Em declarações à Lusa, o bastonário da Ordem dos Psicólogos Portugueses (OPP), Telmo Mourinho Baptista, defendeu uma maior inclusão destes profissionais nas grandes áreas de intervenção, nomeadamente na educação e saúde, registando, contudo, “movimentos de mudança” no atual paradigma.

Tanto na área da saúde, como da educação, como nas organizações, há falta de uma presença de psicólogos que garanta uma cobertura uniforme e aceitável daquilo que deveria ser a presença dos psicólogos”, disse Telmo Baptista, que falava à Lusa a propósito do 3.º Congresso da Ordem dos Psicólogos, que começa quarta-feira, no Porto.

O responsável sublinha que, apesar de se saber que “ainda existe um caminho a percorrer”, é possível acreditar que estão a ser dados “importantes passos rumo à afirmação dos psicólogos nas escolas”.

Referiu, por exemplo, que o Conselho Nacional de Educação emitiu um parecer “a sublinhar que eram necessários mais psicólogos nas escolas” e que o Ministério da Educação se comprometeu “a disponibilizar 30 milhões de euros para os próximos tempos, com o objetivo de se contratar mais psicólogos e proporcionar melhores condições aos que já trabalham nas escolas”.

No Serviço Nacional de Saúde (SNS), em 2015, existiam 553 psicólogos (ACSS, 2015), que serviam uma população aproximada de 9.869.783 pessoas residentes em Portugal continental em 2014 (INE), representando um rácio de 1/17.848 utentes.

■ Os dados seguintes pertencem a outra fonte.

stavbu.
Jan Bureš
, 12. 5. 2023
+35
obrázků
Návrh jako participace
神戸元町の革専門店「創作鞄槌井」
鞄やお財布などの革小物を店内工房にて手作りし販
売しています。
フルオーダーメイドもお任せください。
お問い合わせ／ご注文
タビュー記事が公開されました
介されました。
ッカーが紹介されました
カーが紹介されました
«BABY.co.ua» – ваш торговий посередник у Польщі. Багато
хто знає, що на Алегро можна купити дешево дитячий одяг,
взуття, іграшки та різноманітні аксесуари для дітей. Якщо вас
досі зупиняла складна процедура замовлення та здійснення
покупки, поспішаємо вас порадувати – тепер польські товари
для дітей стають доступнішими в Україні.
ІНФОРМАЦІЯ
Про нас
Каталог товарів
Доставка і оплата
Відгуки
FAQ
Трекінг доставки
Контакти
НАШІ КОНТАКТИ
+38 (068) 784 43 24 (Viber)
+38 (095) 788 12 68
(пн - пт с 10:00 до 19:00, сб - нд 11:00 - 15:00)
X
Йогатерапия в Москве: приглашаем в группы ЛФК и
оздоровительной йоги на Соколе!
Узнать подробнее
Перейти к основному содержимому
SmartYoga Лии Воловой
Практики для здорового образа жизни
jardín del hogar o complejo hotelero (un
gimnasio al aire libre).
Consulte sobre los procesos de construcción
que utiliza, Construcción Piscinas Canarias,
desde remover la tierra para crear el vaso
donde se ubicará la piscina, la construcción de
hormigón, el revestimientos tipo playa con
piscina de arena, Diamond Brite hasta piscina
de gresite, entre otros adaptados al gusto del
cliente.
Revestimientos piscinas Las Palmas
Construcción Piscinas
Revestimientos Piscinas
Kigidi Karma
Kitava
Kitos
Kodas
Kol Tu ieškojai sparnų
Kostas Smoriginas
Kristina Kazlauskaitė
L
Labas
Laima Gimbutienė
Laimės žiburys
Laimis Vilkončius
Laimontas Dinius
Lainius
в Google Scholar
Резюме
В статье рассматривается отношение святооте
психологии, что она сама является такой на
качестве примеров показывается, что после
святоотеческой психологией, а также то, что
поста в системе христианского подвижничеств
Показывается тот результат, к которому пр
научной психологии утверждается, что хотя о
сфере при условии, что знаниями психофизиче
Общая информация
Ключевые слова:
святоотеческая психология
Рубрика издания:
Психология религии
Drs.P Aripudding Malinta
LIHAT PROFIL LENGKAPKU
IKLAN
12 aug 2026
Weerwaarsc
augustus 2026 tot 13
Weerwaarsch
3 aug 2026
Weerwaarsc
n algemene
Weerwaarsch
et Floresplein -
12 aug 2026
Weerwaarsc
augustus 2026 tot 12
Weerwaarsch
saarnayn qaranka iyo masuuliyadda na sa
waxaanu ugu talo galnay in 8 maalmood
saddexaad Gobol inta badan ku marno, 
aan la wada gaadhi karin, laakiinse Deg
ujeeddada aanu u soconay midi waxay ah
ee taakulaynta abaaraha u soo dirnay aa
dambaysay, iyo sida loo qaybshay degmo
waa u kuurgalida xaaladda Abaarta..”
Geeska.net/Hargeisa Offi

É, portanto, necessária uma melhor distribuição e uma contratação considerável de psicólogos. Contudo, importa sublinhar que a OPP tem vindo a trabalhar com as diversas ordens e o Ministério da Saúde, no âmbito da promoção e sustentabilidade do SNS. Portanto, parece existirem sinais que o atual paradigma poderá mudar”, frisou o bastonário.

O congresso, que conta com cerca de 1.800 participantes, “uma boa demonstração da força da psicologia na intervenção, fica muito claro que temos uma intervenção que é muito útil a vários níveis, porque beneficia as pessoas, as famílias, os grupos, as organizações, a comunidade e reduz custo”, acrescentou Telmo Baptista.

Durante o encontro, que se prolonga até sexta-feira, será lançado oficialmente o livro “Uma Dor Tão Desigual”, que resulta de uma parceria entre a Ordem dos Psicólogos e oito escritores lusos, onde se explora as diferentes variantes dos distúrbios psicológicos.

Afonso Cruz, Dulce Maria Cardoso, Gonçalo M. Tavares, Joel Neto, Maria Teresa Horta, Nuno Camarneiro, Patrícia Reis e Richard Zimler “mostram o quão asfixiante pode ser a doença e quanta diferença faria uma sensibilidade refrescante”, refere a organização do congresso.